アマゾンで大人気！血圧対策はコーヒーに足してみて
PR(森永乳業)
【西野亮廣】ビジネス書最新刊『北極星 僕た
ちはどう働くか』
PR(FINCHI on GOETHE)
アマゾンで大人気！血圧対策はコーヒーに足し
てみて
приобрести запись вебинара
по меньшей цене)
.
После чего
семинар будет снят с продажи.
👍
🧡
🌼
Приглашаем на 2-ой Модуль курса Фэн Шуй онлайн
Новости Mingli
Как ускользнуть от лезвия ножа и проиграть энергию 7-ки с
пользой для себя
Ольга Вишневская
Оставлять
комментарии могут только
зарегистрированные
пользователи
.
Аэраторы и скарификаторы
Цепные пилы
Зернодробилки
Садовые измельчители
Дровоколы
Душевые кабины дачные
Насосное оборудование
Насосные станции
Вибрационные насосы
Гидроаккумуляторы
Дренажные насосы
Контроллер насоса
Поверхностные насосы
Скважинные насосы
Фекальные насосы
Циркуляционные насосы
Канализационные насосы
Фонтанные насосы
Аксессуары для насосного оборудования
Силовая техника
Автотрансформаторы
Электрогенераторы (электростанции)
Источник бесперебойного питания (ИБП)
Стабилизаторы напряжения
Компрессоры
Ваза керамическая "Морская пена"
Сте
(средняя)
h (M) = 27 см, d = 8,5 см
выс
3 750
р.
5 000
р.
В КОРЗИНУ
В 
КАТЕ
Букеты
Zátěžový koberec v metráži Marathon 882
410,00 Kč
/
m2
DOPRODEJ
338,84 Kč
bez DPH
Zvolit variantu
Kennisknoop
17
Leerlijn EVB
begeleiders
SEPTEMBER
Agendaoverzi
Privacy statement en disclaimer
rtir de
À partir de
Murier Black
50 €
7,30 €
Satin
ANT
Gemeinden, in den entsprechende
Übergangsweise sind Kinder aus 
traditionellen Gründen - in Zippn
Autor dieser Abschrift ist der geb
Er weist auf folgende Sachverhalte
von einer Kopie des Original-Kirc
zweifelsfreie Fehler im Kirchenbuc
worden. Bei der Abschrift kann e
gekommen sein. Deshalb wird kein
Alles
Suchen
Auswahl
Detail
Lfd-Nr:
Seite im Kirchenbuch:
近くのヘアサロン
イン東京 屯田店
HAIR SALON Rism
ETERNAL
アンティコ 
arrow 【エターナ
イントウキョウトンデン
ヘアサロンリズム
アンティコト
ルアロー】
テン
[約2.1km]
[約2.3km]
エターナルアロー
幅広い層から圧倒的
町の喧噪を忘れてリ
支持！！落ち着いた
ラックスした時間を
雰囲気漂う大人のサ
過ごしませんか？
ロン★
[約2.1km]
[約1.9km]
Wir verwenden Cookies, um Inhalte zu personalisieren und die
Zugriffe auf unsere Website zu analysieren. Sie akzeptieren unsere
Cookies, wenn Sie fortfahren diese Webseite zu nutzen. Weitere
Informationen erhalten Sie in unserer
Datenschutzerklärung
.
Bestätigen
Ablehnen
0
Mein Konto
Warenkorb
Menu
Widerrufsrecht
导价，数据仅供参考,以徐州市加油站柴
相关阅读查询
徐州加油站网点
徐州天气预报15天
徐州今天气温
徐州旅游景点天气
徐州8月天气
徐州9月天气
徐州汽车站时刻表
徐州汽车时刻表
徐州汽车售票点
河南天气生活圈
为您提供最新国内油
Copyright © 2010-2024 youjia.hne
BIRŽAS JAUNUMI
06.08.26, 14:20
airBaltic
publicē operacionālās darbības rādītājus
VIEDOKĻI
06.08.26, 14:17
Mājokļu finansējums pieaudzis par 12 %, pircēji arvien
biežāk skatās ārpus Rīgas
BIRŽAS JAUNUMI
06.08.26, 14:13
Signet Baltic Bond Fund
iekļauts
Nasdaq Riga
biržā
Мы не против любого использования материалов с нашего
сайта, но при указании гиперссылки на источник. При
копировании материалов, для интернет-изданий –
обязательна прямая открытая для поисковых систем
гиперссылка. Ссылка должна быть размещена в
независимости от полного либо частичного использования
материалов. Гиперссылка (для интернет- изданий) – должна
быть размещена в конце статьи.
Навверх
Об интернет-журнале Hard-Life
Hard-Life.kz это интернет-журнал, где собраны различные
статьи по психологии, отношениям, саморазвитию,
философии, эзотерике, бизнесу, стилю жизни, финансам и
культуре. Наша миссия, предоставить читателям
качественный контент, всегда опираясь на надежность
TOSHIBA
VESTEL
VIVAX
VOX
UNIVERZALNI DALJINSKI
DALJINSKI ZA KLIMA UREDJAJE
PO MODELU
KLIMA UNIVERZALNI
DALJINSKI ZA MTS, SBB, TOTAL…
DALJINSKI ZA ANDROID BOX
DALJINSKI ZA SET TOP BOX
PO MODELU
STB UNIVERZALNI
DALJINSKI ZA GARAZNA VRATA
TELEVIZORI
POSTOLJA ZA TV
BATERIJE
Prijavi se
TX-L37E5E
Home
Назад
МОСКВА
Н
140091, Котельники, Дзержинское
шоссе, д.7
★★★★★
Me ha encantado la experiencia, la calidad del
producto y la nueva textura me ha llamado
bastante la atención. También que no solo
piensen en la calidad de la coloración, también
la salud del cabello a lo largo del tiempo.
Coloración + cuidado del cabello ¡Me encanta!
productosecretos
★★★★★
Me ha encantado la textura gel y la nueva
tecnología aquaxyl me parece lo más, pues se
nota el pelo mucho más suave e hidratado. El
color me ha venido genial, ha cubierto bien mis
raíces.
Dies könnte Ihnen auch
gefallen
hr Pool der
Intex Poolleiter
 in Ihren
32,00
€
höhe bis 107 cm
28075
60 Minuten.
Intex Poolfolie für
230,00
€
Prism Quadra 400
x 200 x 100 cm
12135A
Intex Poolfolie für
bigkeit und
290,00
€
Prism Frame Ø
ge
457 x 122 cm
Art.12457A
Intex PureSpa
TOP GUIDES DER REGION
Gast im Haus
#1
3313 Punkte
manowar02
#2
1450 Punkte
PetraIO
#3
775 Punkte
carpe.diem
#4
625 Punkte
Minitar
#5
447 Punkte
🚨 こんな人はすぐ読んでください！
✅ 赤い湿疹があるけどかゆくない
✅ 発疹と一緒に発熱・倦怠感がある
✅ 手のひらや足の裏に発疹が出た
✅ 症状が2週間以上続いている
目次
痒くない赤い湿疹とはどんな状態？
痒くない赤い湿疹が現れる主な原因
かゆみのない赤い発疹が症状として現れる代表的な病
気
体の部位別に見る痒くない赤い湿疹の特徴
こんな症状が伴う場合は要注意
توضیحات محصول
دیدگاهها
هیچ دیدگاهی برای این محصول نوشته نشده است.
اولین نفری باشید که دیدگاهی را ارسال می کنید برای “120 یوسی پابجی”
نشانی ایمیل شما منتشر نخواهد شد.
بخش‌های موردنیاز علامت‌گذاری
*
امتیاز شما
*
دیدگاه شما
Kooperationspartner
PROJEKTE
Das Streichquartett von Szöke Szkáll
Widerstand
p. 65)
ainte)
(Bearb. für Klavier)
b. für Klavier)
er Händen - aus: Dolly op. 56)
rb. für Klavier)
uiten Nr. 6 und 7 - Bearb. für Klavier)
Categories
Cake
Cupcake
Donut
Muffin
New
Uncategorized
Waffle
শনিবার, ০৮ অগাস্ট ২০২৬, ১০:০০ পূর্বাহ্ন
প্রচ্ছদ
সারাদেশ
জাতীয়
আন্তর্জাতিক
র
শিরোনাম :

# Activity
Pull every line containing "Cookies" from the data.

# Problem solution
Wir verwenden Cookies, um Inhalte zu personalisieren und die
Cookies, wenn Sie fortfahren diese Webseite zu nutzen. Weitere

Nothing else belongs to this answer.